» What to do:
Your answer should repeat the entries in full, exactly as given, with no pictures.

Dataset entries
☆ ☆ ☆ ☆ ☆ ☆ ☆
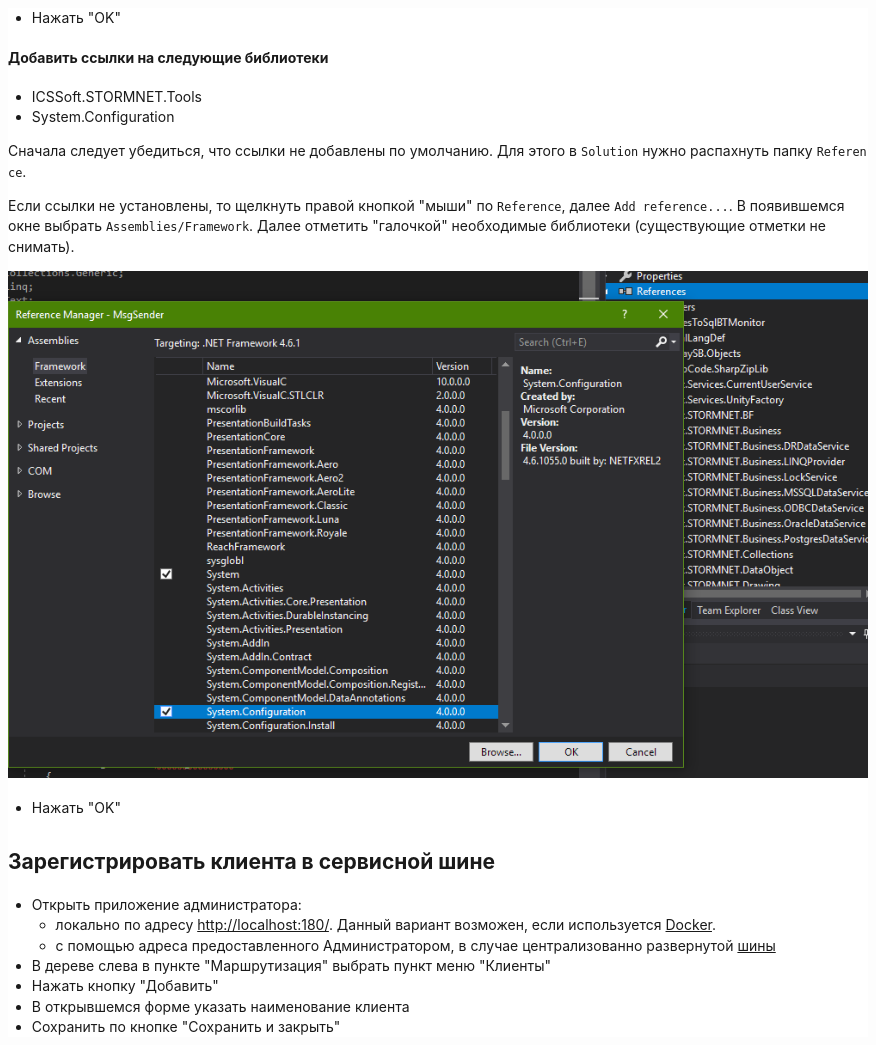 * Нажать "OK"

#### Добавить ссылки на следующие библиотеки

* ICSSoft.STORMNET.Tools 
* System.Configuration

Сначала следует убедиться, что ссылки не добавлены по умолчанию. Для этого в `Solution` нужно распахнуть папку `Reference`.

Если ссылки не установлены, то щелкнуть правой кнопкой "мыши" по `Reference`, далее `Add reference...`. В появившемся окне выбрать `Assemblies/Framework`. Далее отметить "галочкой" необходимые библиотеки (существующие отметки не снимать).

![](/images/pages/products/flexberry-servicebus/adapters/add-lib.png)

* Нажать "OK"

## Зарегистрировать клиента в сервисной шине

* Открыть приложение администратора:
    * локально по адресу [http://localhost:180/](http://localhost:180/). Данный вариант возможен, если используется [Docker](fsb_installation.html).
    * с помощью адреса предоставленного Администратором, в случае централизованно развернутой [шины](fsb_landing_page.html)
* В дереве слева в пункте "Маршрутизация" выбрать пункт меню "Клиенты"
* Нажать кнопку "Добавить"
* В открывшемся форме указать наименование клиента
* Сохранить по кнопке "Сохранить и закрыть"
☆ ☆ ☆ ☆ ☆ ☆ ☆
» Solution for this task:
 * Нажать "OK"

#### Добавить ссылки на следующие библиотеки

* ICSSoft.STORMNET.Tools 
* System.Configuration

Сначала следует убедиться, что ссылки не добавлены по умолчанию. Для этого в `Solution` нужно распахнуть папку `Reference`.

Если ссылки не установлены, то щелкнуть правой кнопкой "мыши" по `Reference`, далее `Add reference...`. В появившемся окне выбрать `Assemblies/Framework`. Далее отметить "галочкой" необходимые библиотеки (существующие отметки не снимать).

![](/images/pages/products/flexberry-servicebus/adapters/add-lib.png)

* Нажать "OK"

## Зарегистрировать клиента в сервисной шине

* Открыть приложение администратора:
    * локально по адресу [http://localhost:180/](http://localhost:180/). Данный вариант возможен, если используется [Docker](fsb_installation.html).
    * с помощью адреса предоставленного Администратором, в случае централизованно развернутой [шины](fsb_landing_page.html)
* В дереве слева в пункте "Маршрутизация" выбрать пункт меню "Клиенты"
* Нажать кнопку "Добавить"
* В открывшемся форме указать наименование клиента
* Сохранить по кнопке "Сохранить и закрыть"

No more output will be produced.